Citations in the OED haven’t yet caught up to these earlier sightings of “conspiracy theory.” The dictionary’s first example is from 1909:
“The claim that Atchison was the originator of the repeal may be termed a recrudescence of the conspiracy theory first asserted by Colonel John A. Parker of Virginia in 1880.” (From a review of a book, The Repeal of the Missouri Compromise, in the American Historical Review, July 1909.)
Published appearances of “conspiracy theory” continued right through the 20th century—with a spurt of activity after the JFK assassination—and on into our own time.

Along the way, a parallel term developed, “conspiracy theorist,” a noun phase that’s included in the OED and in standard dictionaries. Most don’t define it, however. An exception is the Cambridge Dictionary online: “someone who believes in a conspiracy theory.”
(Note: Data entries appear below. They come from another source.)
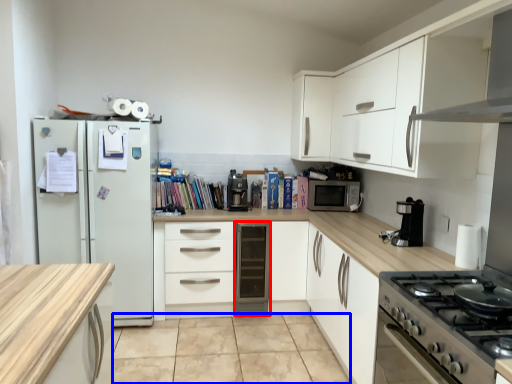
Question: Among these objects, which one is farthest to the camera, file cabinet (highlighted by a red box) or tile (highlighted by a blue box)?

Choices:
 (A) file cabinet
 (B) tile

Answer: (A)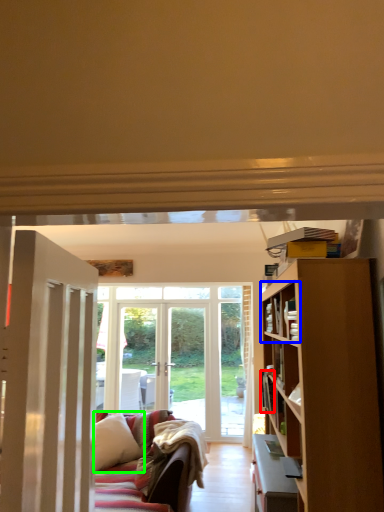
Question: Considering the real-world distances, which object is closest to book (highlighted by a red box)? shelf (highlighted by a blue box) or pillow (highlighted by a green box).

Choices:
 (A) shelf
 (B) pillow

Answer: (A)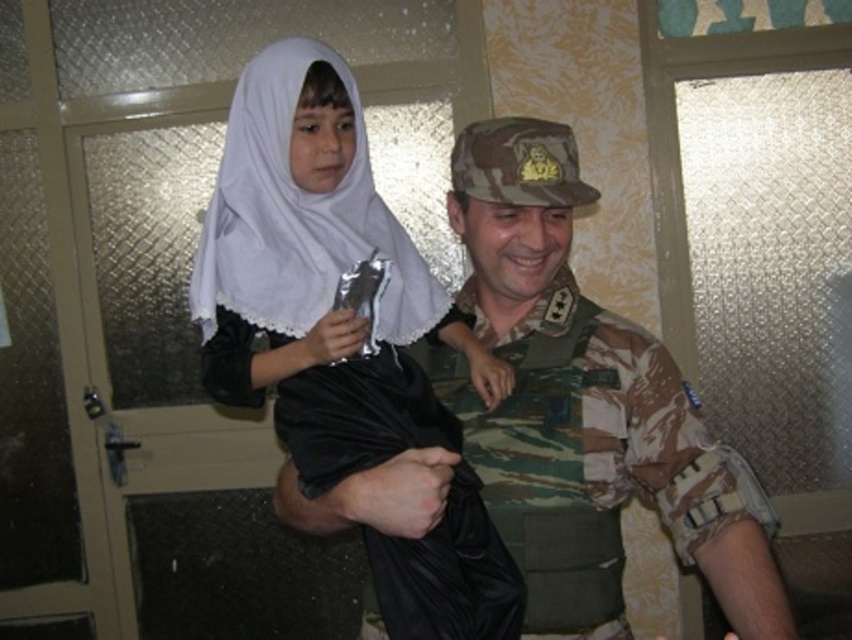
You are planning to take a photo of the camouflage uniform at center and the white sheer veil at upper left. Which object should you focus on first if you want to capture both in the same frame without moving the camera?

The camouflage uniform at center is larger in size compared to the white sheer veil at upper left, so you should focus on the camouflage uniform at center first to ensure it fits properly in the frame before adjusting for the smaller object.

You are a photographer trying to capture a clear shot of the white satin hijab at center and the white sheer veil at upper left. Which of these two items is closer to the camera?

The white satin hijab at center is positioned under the white sheer veil at upper left, meaning the veil is closer to the camera than the hijab.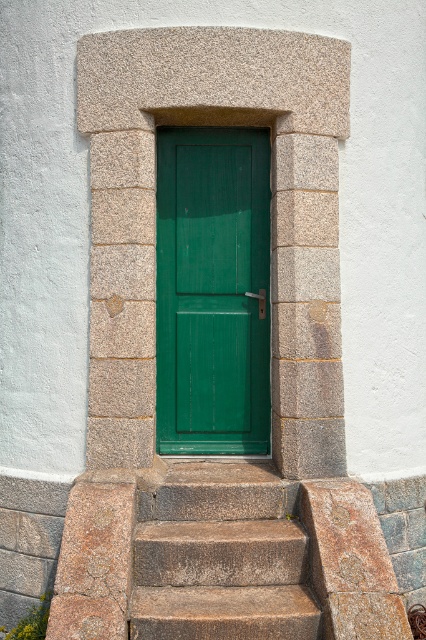
Who is shorter, green wooden door at center or granite steps at center?

granite steps at center is shorter.

Identify the location of green wooden door at center. (213, 291).

Identify the location of green wooden door at center. The image size is (426, 640). (213, 291).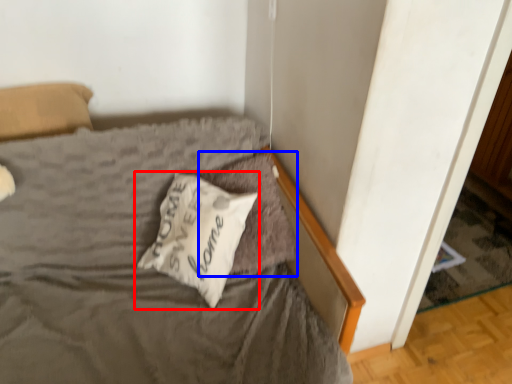
Question: Which object is further to the camera taking this photo, pillow (highlighted by a red box) or pillow (highlighted by a blue box)?

Choices:
 (A) pillow
 (B) pillow

Answer: (B)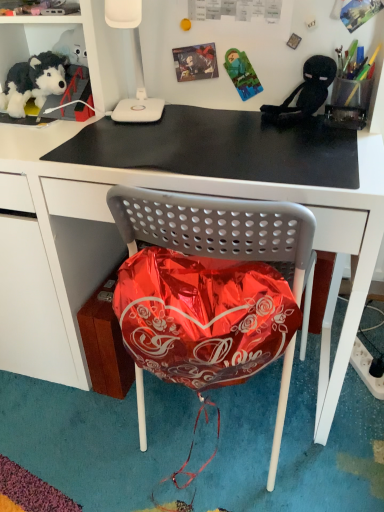
Find the location of `free location in front of white plastic power outlet at lower right`. free location in front of white plastic power outlet at lower right is located at coordinates (358, 418).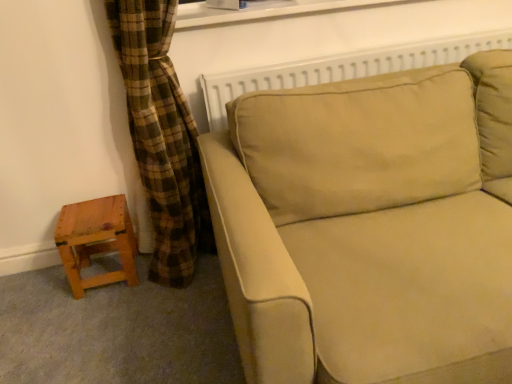
Question: Is white plastic window frame at upper center facing towards beige fabric couch at center?

Choices:
 (A) no
 (B) yes

Answer: (A)

Question: Is white plastic window frame at upper center facing away from beige fabric couch at center?

Choices:
 (A) yes
 (B) no

Answer: (B)

Question: Could beige fabric couch at center be considered to be inside white plastic window frame at upper center?

Choices:
 (A) yes
 (B) no

Answer: (B)

Question: From a real-world perspective, is white plastic window frame at upper center positioned over beige fabric couch at center based on gravity?

Choices:
 (A) no
 (B) yes

Answer: (B)

Question: Is white plastic window frame at upper center touching beige fabric couch at center?

Choices:
 (A) no
 (B) yes

Answer: (A)

Question: Considering the positions of point (74, 249) and point (212, 21), is point (74, 249) closer or farther from the camera than point (212, 21)?

Choices:
 (A) farther
 (B) closer

Answer: (A)

Question: Do you think wooden stool at lower left is within white plastic window frame at upper center, or outside of it?

Choices:
 (A) inside
 (B) outside

Answer: (B)

Question: Based on their sizes in the image, would you say wooden stool at lower left is bigger or smaller than white plastic window frame at upper center?

Choices:
 (A) big
 (B) small

Answer: (B)

Question: In terms of width, does wooden stool at lower left look wider or thinner when compared to white plastic window frame at upper center?

Choices:
 (A) wide
 (B) thin

Answer: (B)

Question: Do you think beige fabric couch at center is within wooden stool at lower left, or outside of it?

Choices:
 (A) inside
 (B) outside

Answer: (B)

Question: Considering the positions of beige fabric couch at center and wooden stool at lower left in the image, is beige fabric couch at center wider or thinner than wooden stool at lower left?

Choices:
 (A) thin
 (B) wide

Answer: (B)

Question: From the image's perspective, is beige fabric couch at center above or below wooden stool at lower left?

Choices:
 (A) below
 (B) above

Answer: (B)

Question: From a real-world perspective, is beige fabric couch at center physically located above or below wooden stool at lower left?

Choices:
 (A) above
 (B) below

Answer: (A)

Question: Is white plastic window frame at upper center taller or shorter than wooden stool at lower left?

Choices:
 (A) short
 (B) tall

Answer: (A)

Question: Considering their positions, is white plastic window frame at upper center located in front of or behind wooden stool at lower left?

Choices:
 (A) front
 (B) behind

Answer: (A)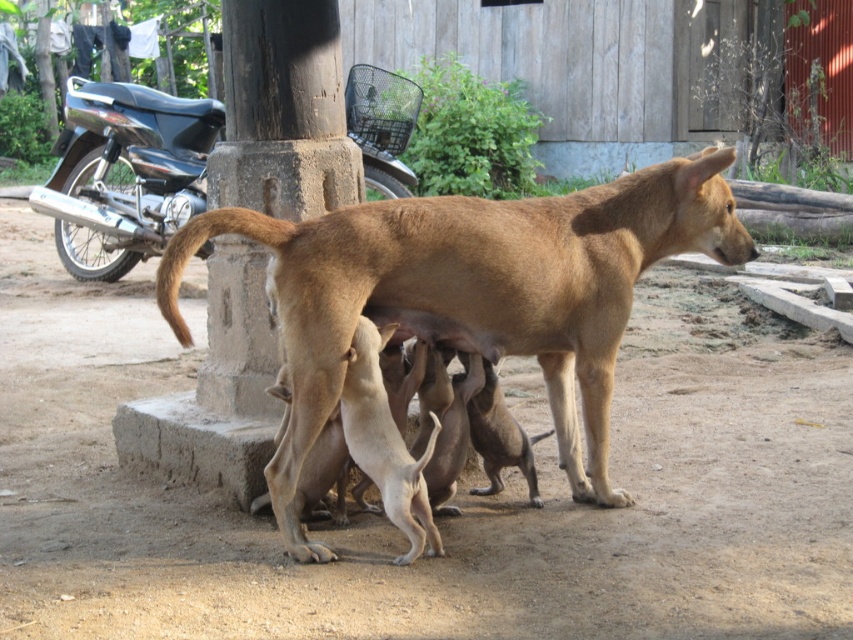
Question: Estimate the real-world distances between objects in this image. Which object is farther from the brown concrete pillar at center?

Choices:
 (A) black glossy motorcycle at upper left
 (B) brown smooth dog at center

Answer: (A)

Question: Based on their relative distances, which object is nearer to the brown concrete pillar at center?

Choices:
 (A) brown smooth dog at center
 (B) black glossy motorcycle at upper left

Answer: (A)

Question: Can you confirm if brown smooth dog at center is smaller than brown concrete pillar at center?

Choices:
 (A) no
 (B) yes

Answer: (A)

Question: Does brown smooth dog at center appear under black glossy motorcycle at upper left?

Choices:
 (A) no
 (B) yes

Answer: (B)

Question: Which object is farther from the camera taking this photo?

Choices:
 (A) brown smooth dog at center
 (B) black glossy motorcycle at upper left
 (C) brown concrete pillar at center

Answer: (B)

Question: Is brown smooth dog at center positioned at the back of black glossy motorcycle at upper left?

Choices:
 (A) yes
 (B) no

Answer: (B)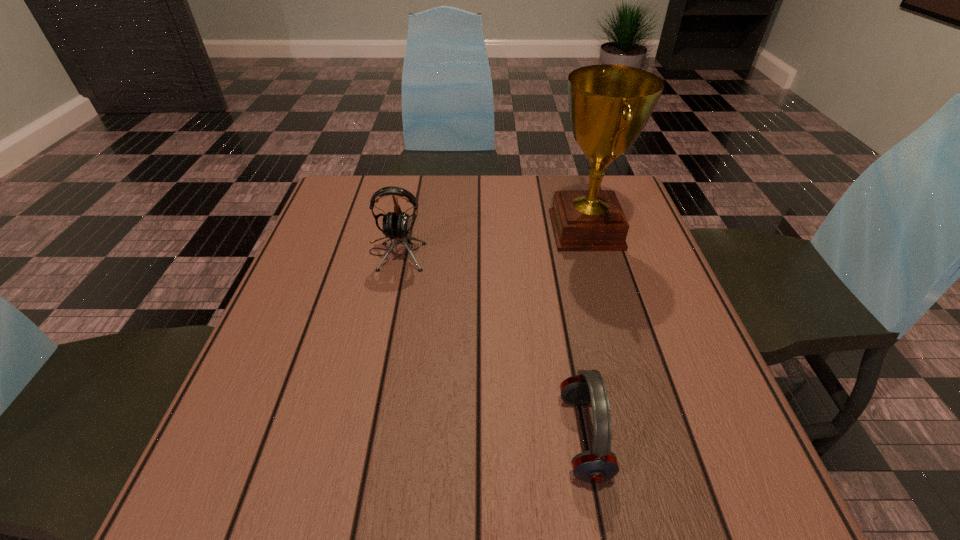
Locate an element on the screen. free space located on the ear cups of the shorter earphone is located at coordinates (328, 437).

You are a GUI agent. You are given a task and a screenshot of the screen. Output one action in this format:
    pyautogui.click(x=<x>, y=<y>)
    Task: Click on the vacant space situated 0.250m on the ear cups of the shorter earphone
    
    Given the screenshot: What is the action you would take?
    pyautogui.click(x=409, y=437)

The width and height of the screenshot is (960, 540). Identify the location of object at the far edge. coord(609,105).

Locate an element on the screen. The image size is (960, 540). object located in the near edge section of the desktop is located at coordinates (599, 465).

This screenshot has height=540, width=960. In order to click on object that is at the left edge in this screenshot , I will do `click(396, 225)`.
We haven’t found any examples of “conspiracy theorist” that predate the first citation given in the OED. It’s from the May 1, 1964, issue of the New Statesman:
“Conspiracy theorists will be disappointed by the absence of a dogmatic introduction.” (The comment was about a literary magazine’s transition to a broader coverage of the arts.)
Over the years, these terms have taken on a darker meaning. Today the “conspiracy” goes beyond the notion of someone’s acting with accomplices instead of alone. It also implies the involvement of entire governments or vast interests, not mere individuals.

Many of the OED’s citations reflect this broader use of “conspiracy theory,” like this one from the early 1950s:
“I call it the ‘conspiracy theory of society.’ It is the view that an explanation of a social phenomenon consists in the discovery of the men or groups who are interested in the occurrence of this phenomenon.” (From Karl Popper’s The Open Society and Its Enemies, rev. 2nd ed., 1952.)
And we found this early example from the 1970s of the wider meaning of “conspiracy theorist”:
“An invisible ‘supergovernment’ consisting of ‘organized crime, intelligence fronts, and war industry’ controls America, conspiracy theorist Rusty Rhodes told an audience of 250 last night in Cubberley Auditorium.” (The Stanford Daily, May 16, 1974.)
Rhodes, according to the article, went on to say that this “supergovernment … committed such wildly diverse acts as the assassination of President John Kennedy and the kidnaping [sic] of Patty Hearst.”

In short, the CIA did not invent the phrase “conspiracy theory.” And we’ve found no evidence that the agency tried to popularize it to make critics of the Warren Commission report look foolish.